Alexander Kristoff – he’s started the season in fine form, as has his sprint train. The Norwegian will be hoping for a hard race, sprinting after such a day is what he does best. He’ll be a little disappointed about the weather, he would have preferred a rainy day.
Tim Merlier – got his season off and running in the Algarve, he’ll be better in this race. Alpecin-Fenix have been doing a great job over in the UAE Tour, but as that’s where most of their lead out riders are, Merlier won’t have his usual support men. He has the speed required to challenge Ewan and Jakobsen, it all depends on his position.

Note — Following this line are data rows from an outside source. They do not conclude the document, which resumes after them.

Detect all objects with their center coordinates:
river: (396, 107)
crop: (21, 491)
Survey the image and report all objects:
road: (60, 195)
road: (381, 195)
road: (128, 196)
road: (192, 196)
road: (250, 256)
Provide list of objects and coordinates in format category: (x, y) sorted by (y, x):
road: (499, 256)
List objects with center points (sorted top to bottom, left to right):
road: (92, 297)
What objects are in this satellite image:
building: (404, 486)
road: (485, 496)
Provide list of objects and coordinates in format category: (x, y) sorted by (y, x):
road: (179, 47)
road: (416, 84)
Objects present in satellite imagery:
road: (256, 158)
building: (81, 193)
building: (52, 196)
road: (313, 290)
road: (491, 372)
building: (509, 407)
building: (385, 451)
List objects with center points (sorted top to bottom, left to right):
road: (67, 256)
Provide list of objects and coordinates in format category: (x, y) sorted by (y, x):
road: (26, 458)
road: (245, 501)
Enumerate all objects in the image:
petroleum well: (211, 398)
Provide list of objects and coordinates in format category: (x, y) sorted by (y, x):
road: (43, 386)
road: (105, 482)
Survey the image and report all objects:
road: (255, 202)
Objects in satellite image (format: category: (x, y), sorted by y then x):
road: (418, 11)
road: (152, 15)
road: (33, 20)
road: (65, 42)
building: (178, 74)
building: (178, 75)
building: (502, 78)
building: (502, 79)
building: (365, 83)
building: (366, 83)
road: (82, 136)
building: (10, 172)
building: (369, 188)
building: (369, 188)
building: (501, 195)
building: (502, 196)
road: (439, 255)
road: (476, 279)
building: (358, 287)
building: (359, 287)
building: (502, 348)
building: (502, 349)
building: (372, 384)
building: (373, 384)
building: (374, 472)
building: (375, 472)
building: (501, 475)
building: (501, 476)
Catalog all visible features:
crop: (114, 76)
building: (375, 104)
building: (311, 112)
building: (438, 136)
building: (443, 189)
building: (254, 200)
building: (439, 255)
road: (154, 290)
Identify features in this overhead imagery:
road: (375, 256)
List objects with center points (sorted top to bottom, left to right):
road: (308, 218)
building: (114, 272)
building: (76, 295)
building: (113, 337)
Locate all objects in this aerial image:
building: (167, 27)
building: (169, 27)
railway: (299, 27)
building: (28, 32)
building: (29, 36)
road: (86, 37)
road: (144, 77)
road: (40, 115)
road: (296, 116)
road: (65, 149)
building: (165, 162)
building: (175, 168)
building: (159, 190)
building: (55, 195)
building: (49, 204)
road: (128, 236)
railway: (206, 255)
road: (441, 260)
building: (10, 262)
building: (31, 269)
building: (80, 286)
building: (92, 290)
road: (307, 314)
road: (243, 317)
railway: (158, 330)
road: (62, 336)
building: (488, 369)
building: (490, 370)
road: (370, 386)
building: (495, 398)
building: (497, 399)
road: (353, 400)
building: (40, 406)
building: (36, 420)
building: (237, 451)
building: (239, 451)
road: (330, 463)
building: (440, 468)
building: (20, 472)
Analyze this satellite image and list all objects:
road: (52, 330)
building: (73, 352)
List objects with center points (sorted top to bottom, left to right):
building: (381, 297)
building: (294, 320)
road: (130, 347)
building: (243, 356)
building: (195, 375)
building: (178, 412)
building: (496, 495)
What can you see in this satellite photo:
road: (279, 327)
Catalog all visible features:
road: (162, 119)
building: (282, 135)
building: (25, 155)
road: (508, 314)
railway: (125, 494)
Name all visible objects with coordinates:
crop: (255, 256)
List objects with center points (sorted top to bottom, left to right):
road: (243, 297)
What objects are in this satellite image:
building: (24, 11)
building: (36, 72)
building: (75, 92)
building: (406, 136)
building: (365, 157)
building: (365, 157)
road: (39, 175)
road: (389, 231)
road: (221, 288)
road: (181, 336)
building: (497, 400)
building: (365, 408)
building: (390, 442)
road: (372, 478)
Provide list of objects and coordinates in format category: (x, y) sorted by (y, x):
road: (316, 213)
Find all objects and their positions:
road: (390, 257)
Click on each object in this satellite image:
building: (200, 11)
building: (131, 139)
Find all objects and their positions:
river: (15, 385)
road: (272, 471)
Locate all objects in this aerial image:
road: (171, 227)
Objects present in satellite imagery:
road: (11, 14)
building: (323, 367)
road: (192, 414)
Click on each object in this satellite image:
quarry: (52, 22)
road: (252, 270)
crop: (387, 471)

Sonny Colbrelli – that was a solid start to the season by him today. The Italian seems to have started at close to the level he finished 2021. He doesn’t have the speed to beat the likes of Ewan and Jakobsen, he’ll need a tough race if he’s going to win.
Tiesj Benoot – attacker number 1, he loves the Côte de Trieu.
Oli Naesen – attacker number 2.
Tom Pidcock – attacker number 3.
Jasper Stuyven – attacker number 4.
Matteo Trentin – attacker number 5.
I’m hoping the wind blows and rips the race apart, but with a couple of the big teams wanting a sprint it’ll probably be a race for the fast men. I’ll take a win for Fabio Jakobsen.